■ REQUIRED ACTION
Line by line, print the records exactly as they are, dropping the pictures.

EXTRACTED ENTRIES below:

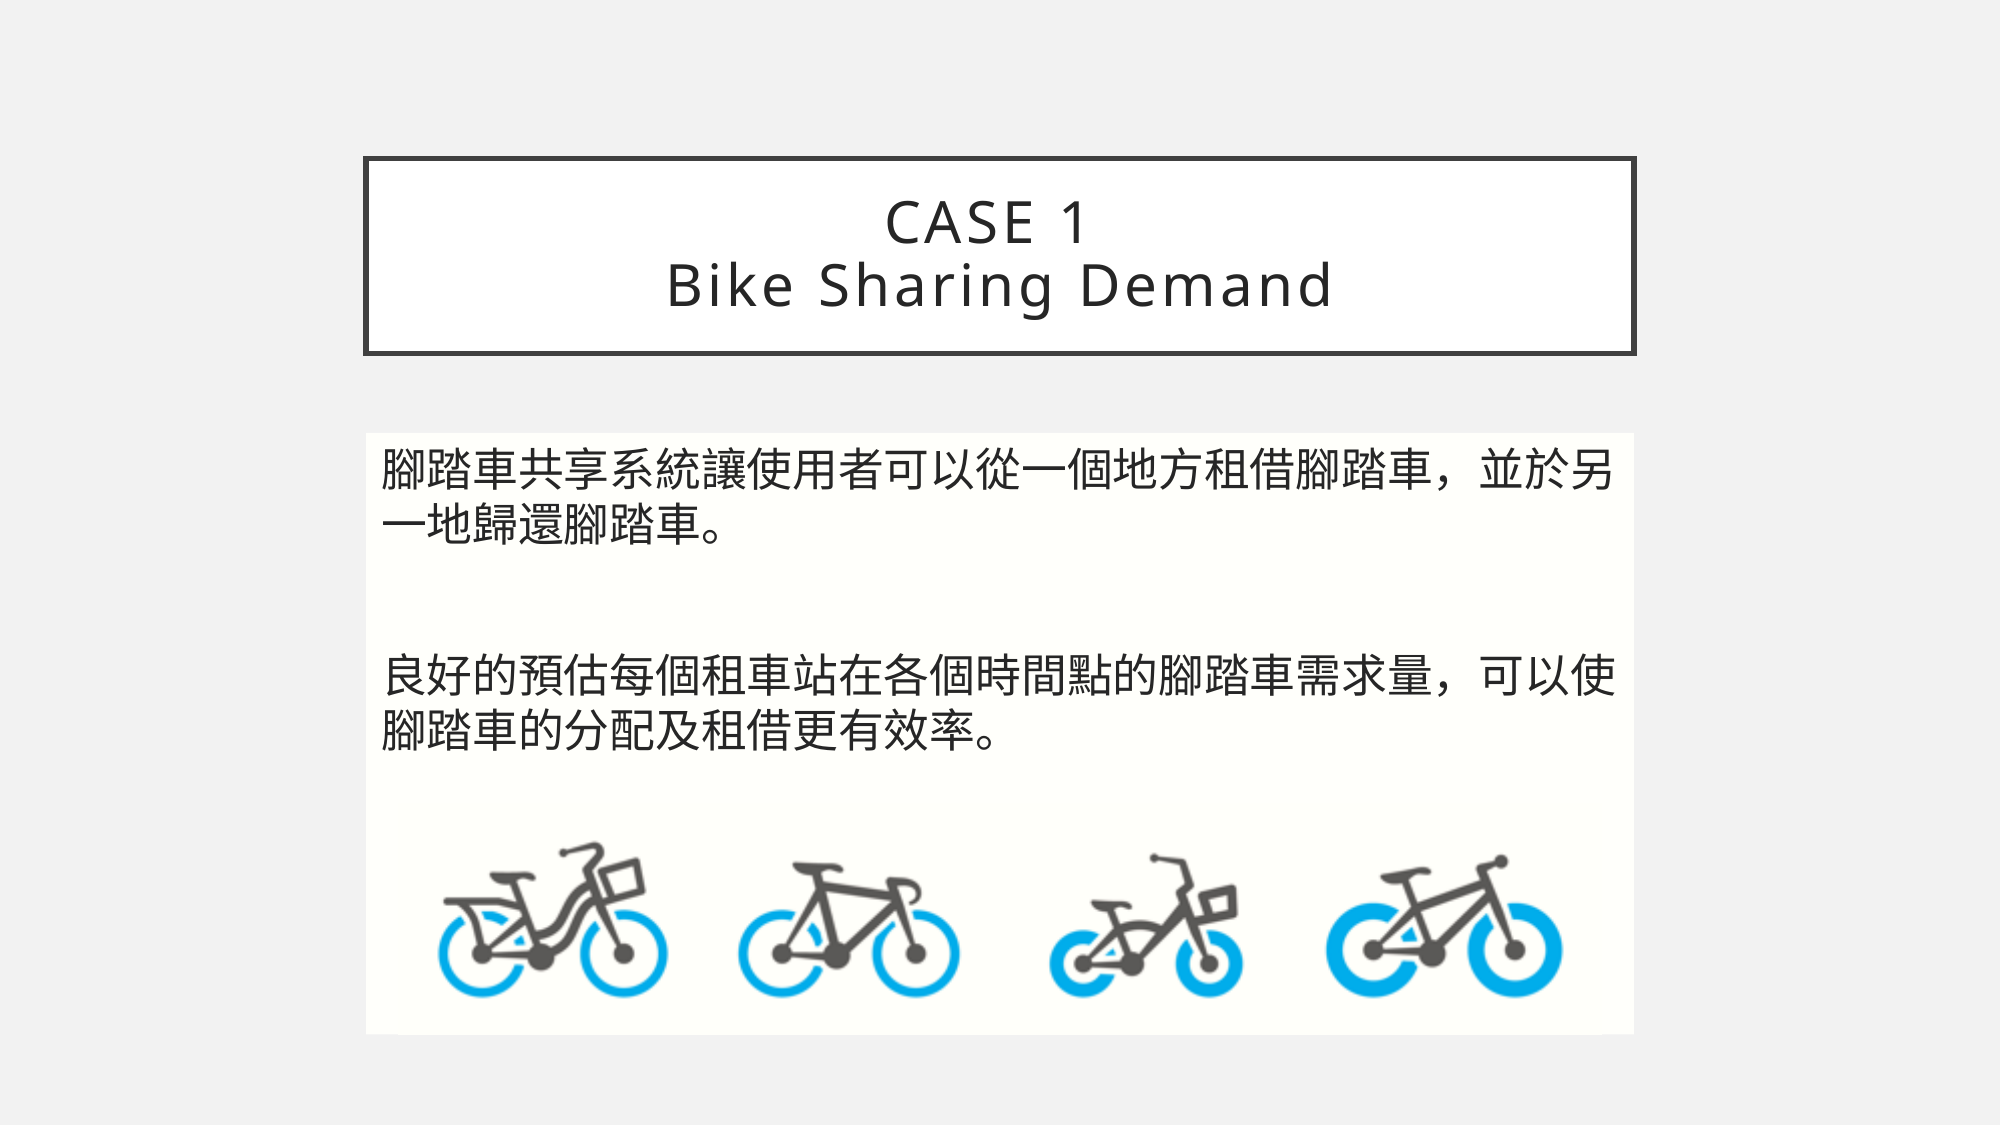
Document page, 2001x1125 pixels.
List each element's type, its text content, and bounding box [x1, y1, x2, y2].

list 腳踏車共享系統讓使用者可以從一個地方租借腳踏車，並於另一地歸還腳踏車。 良好的預估每個租車站在各個時間點的腳踏車需求量，可以使腳踏車的分配及租借更有效率。 [366, 432, 1634, 1035]
picture [398, 803, 1602, 1035]
title Case 1 Bike Sharing Demand [363, 156, 1637, 356]
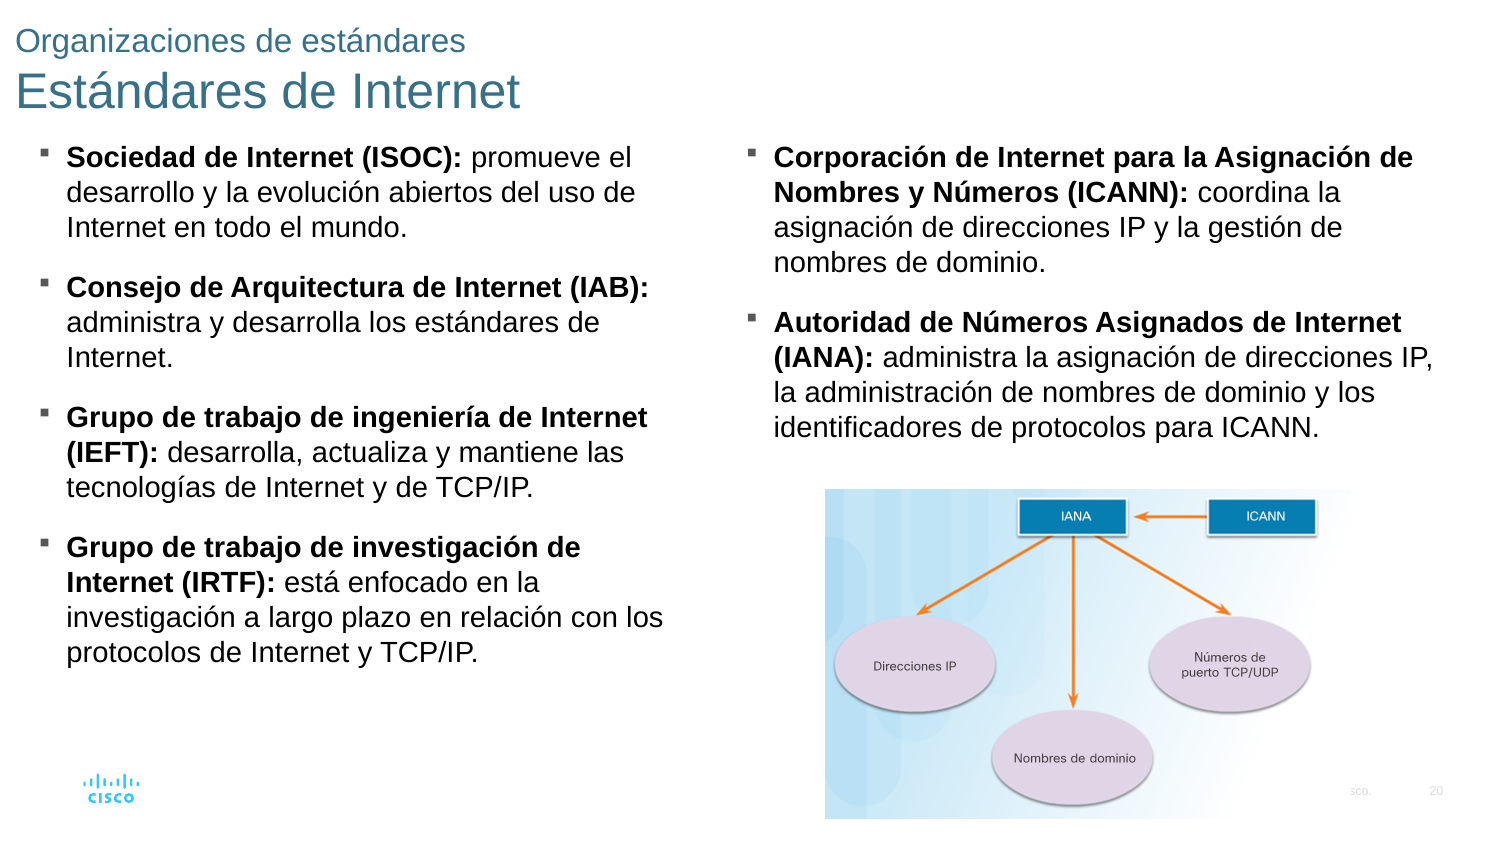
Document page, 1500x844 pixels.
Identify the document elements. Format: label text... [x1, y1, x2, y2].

title Organizaciones de estándares Estándares de Internet [0, 6, 1500, 131]
picture [825, 489, 1351, 820]
text_box Corporación de Internet para la Asignación de Nombres y Números (ICANN): coordina la asignación de direcciones IP y la gestión de nombres de dominio. Autoridad de Números Asignados de Internet (IANA): administra la asignación de direcciones IP, la administración de nombres de dominio y los identificadores de protocolos para ICANN. [730, 130, 1477, 451]
list Sociedad de Internet (ISOC): promueve el desarrollo y la evolución abiertos del uso de Internet en todo el mundo. Consejo de Arquitectura de Internet (IAB): administra y desarrolla los estándares de Internet. Grupo de trabajo de ingeniería de Internet (IEFT): desarrolla, actualiza y mantiene las tecnologías de Internet y de TCP/IP. Grupo de trabajo de investigación de Internet (IRTF): está enfocado en la investigación a largo plazo en relación con los protocolos de Internet y TCP/IP. [23, 131, 719, 676]
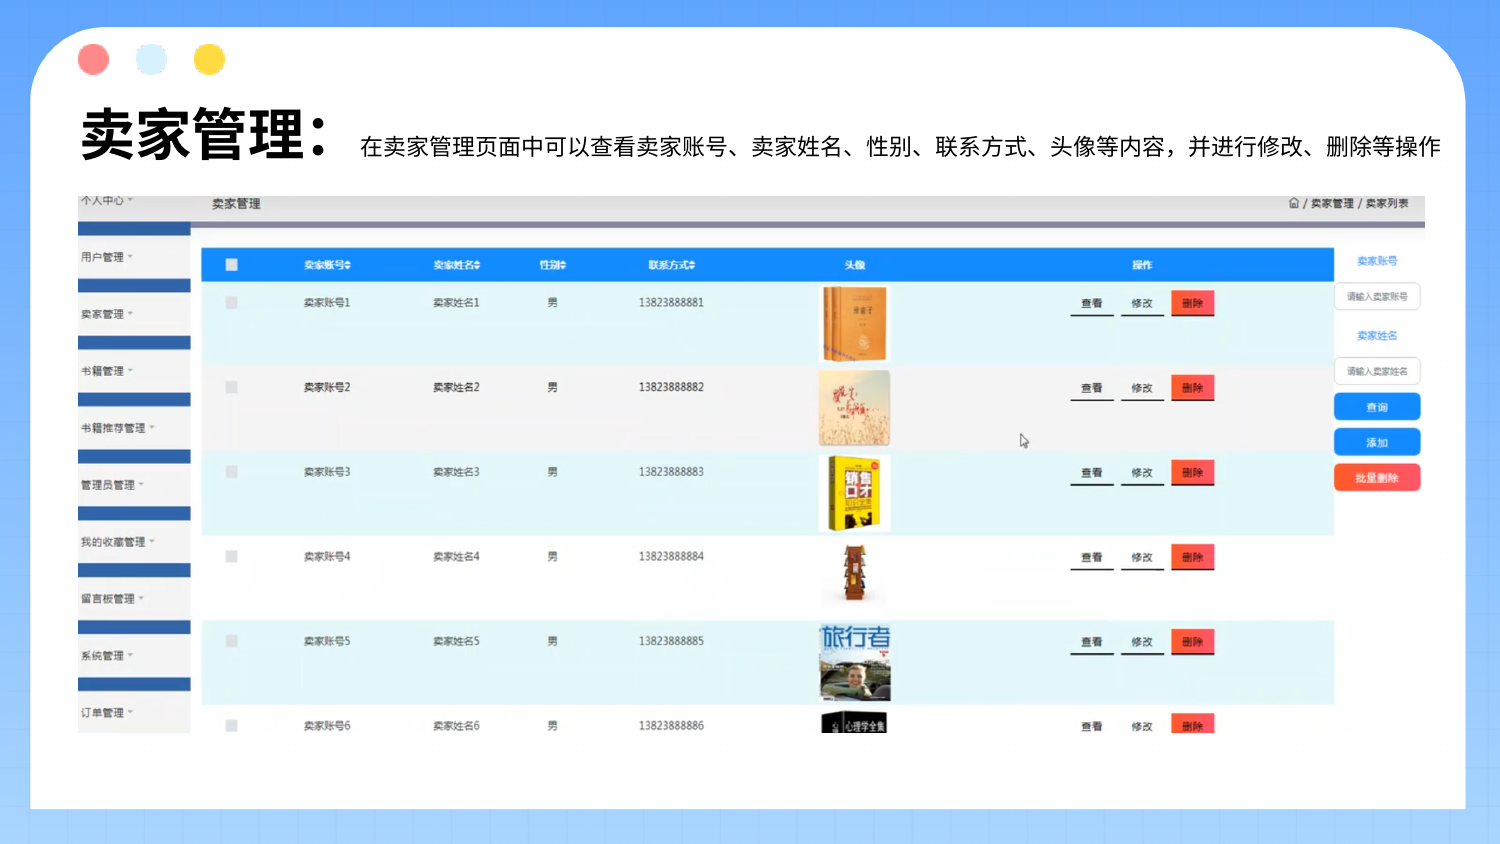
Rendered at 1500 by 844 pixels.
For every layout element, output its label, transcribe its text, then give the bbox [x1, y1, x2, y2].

picture [0, 0, 1500, 844]
text_box 卖家管理：在卖家管理页面中可以查看卖家账号、卖家姓名、性别、联系方式、头像等内容，并进行修改、删除等操作 [63, 74, 1464, 182]
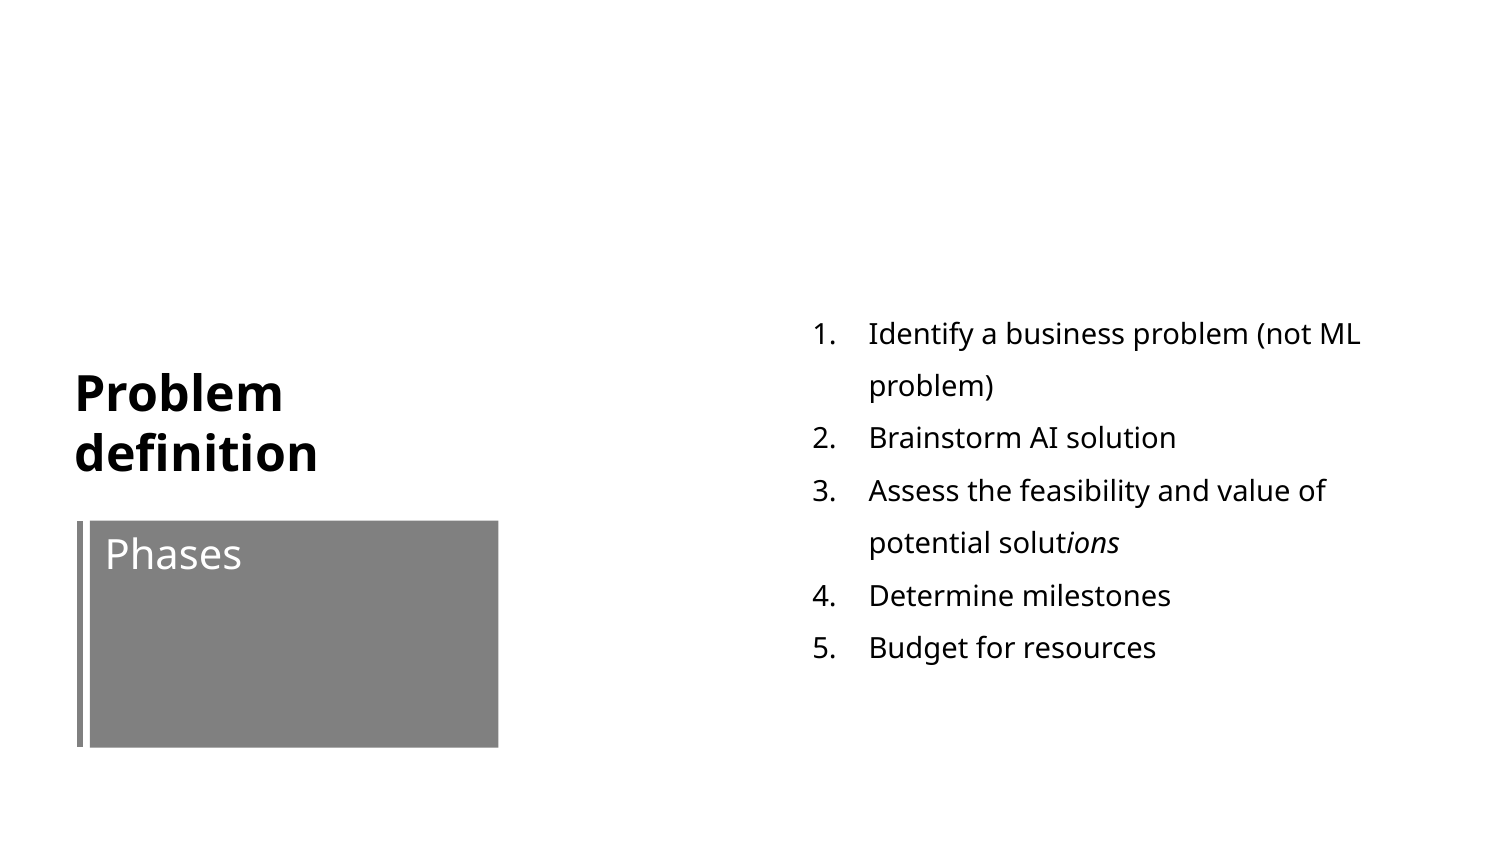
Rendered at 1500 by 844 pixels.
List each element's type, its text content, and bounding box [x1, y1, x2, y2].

End of EXTRACTED ENTRIES.

■ FINAL ANSWER
Document page, 2001x1125 pixels.
List each element's type, its text content, and bounding box [x1, y1, x2, y2].

list 腳踏車共享系統讓使用者可以從一個地方租借腳踏車，並於另一地歸還腳踏車。 良好的預估每個租車站在各個時間點的腳踏車需求量，可以使腳踏車的分配及租借更有效率。 [366, 432, 1634, 1035]
picture [398, 803, 1602, 1035]
title Case 1 Bike Sharing Demand [363, 156, 1637, 356]
Document page, 1500x844 pixels.
Identify the document elements. Format: label text... [x1, y1, x2, y2].

title Organizaciones de estándares Estándares de Internet [0, 6, 1500, 131]
picture [825, 489, 1351, 820]
text_box Corporación de Internet para la Asignación de Nombres y Números (ICANN): coordina la asignación de direcciones IP y la gestión de nombres de dominio. Autoridad de Números Asignados de Internet (IANA): administra la asignación de direcciones IP, la administración de nombres de dominio y los identificadores de protocolos para ICANN. [730, 130, 1477, 451]
list Sociedad de Internet (ISOC): promueve el desarrollo y la evolución abiertos del uso de Internet en todo el mundo. Consejo de Arquitectura de Internet (IAB): administra y desarrolla los estándares de Internet. Grupo de trabajo de ingeniería de Internet (IEFT): desarrolla, actualiza y mantiene las tecnologías de Internet y de TCP/IP. Grupo de trabajo de investigación de Internet (IRTF): está enfocado en la investigación a largo plazo en relación con los protocolos de Internet y TCP/IP. [23, 131, 719, 676]
Rendered at 1500 by 844 pixels.
For every layout element, output its label, transcribe its text, then give the bbox [x1, y1, x2, y2].

picture [0, 0, 1500, 844]
text_box 卖家管理：在卖家管理页面中可以查看卖家账号、卖家姓名、性别、联系方式、头像等内容，并进行修改、删除等操作 [63, 74, 1464, 182]
Rendered at 1500 by 844 pixels.
List each element's type, its text content, and bounding box [x1, y1, x2, y2].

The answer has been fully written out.